La 51e cérémonie des César s’est ouverte jeudi sur un long sketch de Benjamin Lavernhe en hommage à Jim Carrey, présent à Paris pour recevoir un prix d’honneur dans la soirée pour l’ensemble de sa carrière.
«En tant qu’acteur, chaque personnage que vous incarnez est comme l’argile du sculpteur que façonné à la forme de votre coeur. Quelle chance j’ai eu de partager cet art, avec tant que personnes de personnes qui m’ont offert leur coeur en retour», a dit l’acteur dans un discours bien senti qu’il a livré dans la langue de molière.
«Il y a environ 300 ans, mon arrière arrière arrière arrière arrière grand-père, Marc-François Carré [...] a quitté Saint-Malo en France pour venir au Canada [...] Ce soir, avec ce magnifique honneur, ce “carré” a bouclé la boucle», a dit le comédien en faisant référence à la forme du trophée.

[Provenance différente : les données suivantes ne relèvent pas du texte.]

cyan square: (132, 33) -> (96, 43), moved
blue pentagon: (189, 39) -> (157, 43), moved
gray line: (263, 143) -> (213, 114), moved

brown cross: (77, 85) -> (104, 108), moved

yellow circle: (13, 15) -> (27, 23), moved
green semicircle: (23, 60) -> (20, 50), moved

Le sociétaire de la Comédie-Française, choisi pour être le maître de cérémonie cette année, a électrisé la salle dans un show haut en couleur revisitant le film «The Mask», l’un des plus célèbres de l’acteur canado-américain visiblement ravi au premier rang du public.

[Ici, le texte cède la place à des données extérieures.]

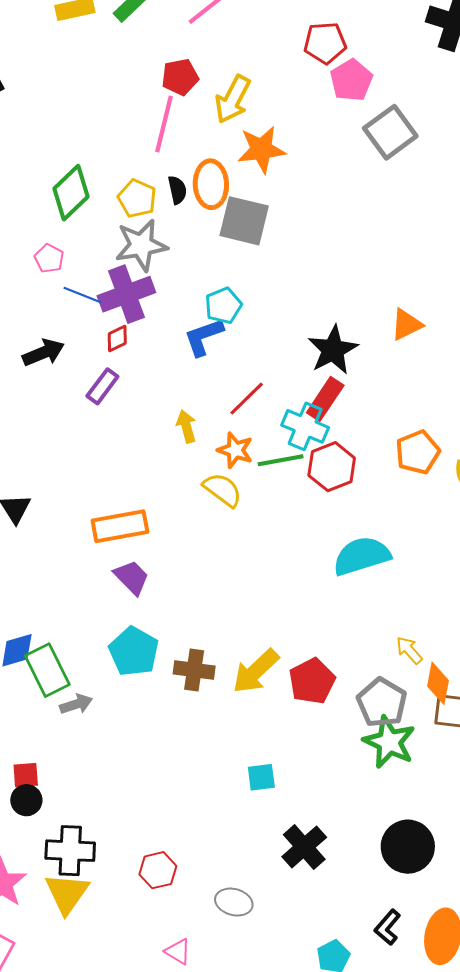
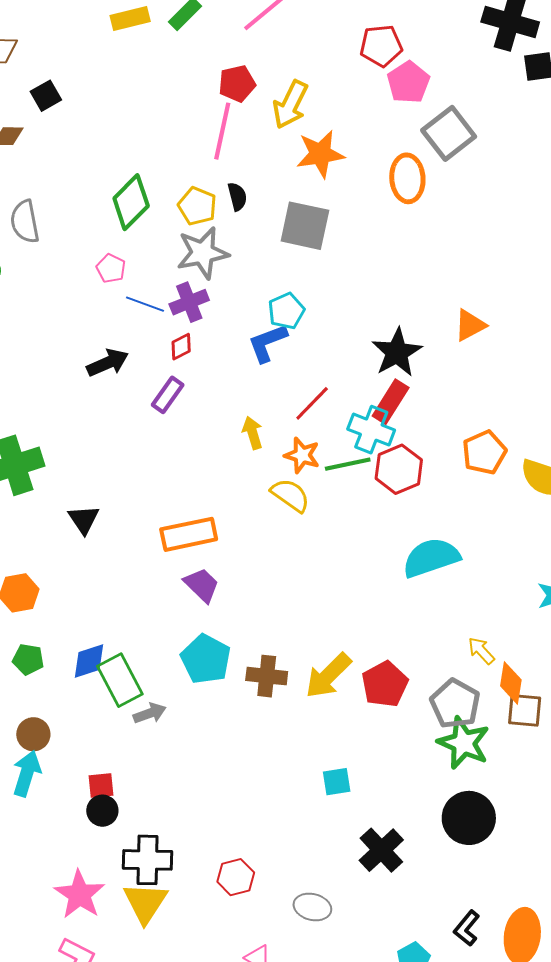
orange ellipse: (211, 184) -> (407, 178), moved
purple cross: (126, 294) -> (189, 302), size x0.7
black circle: (408, 847) -> (469, 818), moved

Dans la foulée, la présidente de cette édition, Camille Cottin, a tenu à «dédier cette cérémonie à tous les peuples qui, dans le monde, luttent pour la liberté».
Les deux premiers prix sont allés à Nadia Melliti pour son rôle dans «La petite dernière» et Théodore Pellerin pour le sien dans «Nino», tous les deux couronnés du César du meilleur espoir.
Nadia Melliti, 23 ans, décroche ainsi une deuxième distinction prestigieuse, après le prix d’interprétation à Cannes. Dans le film de Hafsia Herzi, elle joue une jeune fille musulmane troublée par l’éveil de son désir pour les femmes.
Théodore Pellerin, acteur québécois de 28 ans, incarne lui un jeune homme confronté à l’annonce de son cancer de la gorge. Pour la même œuvre, Pauline Loquès a reçu le César du meilleur premier film.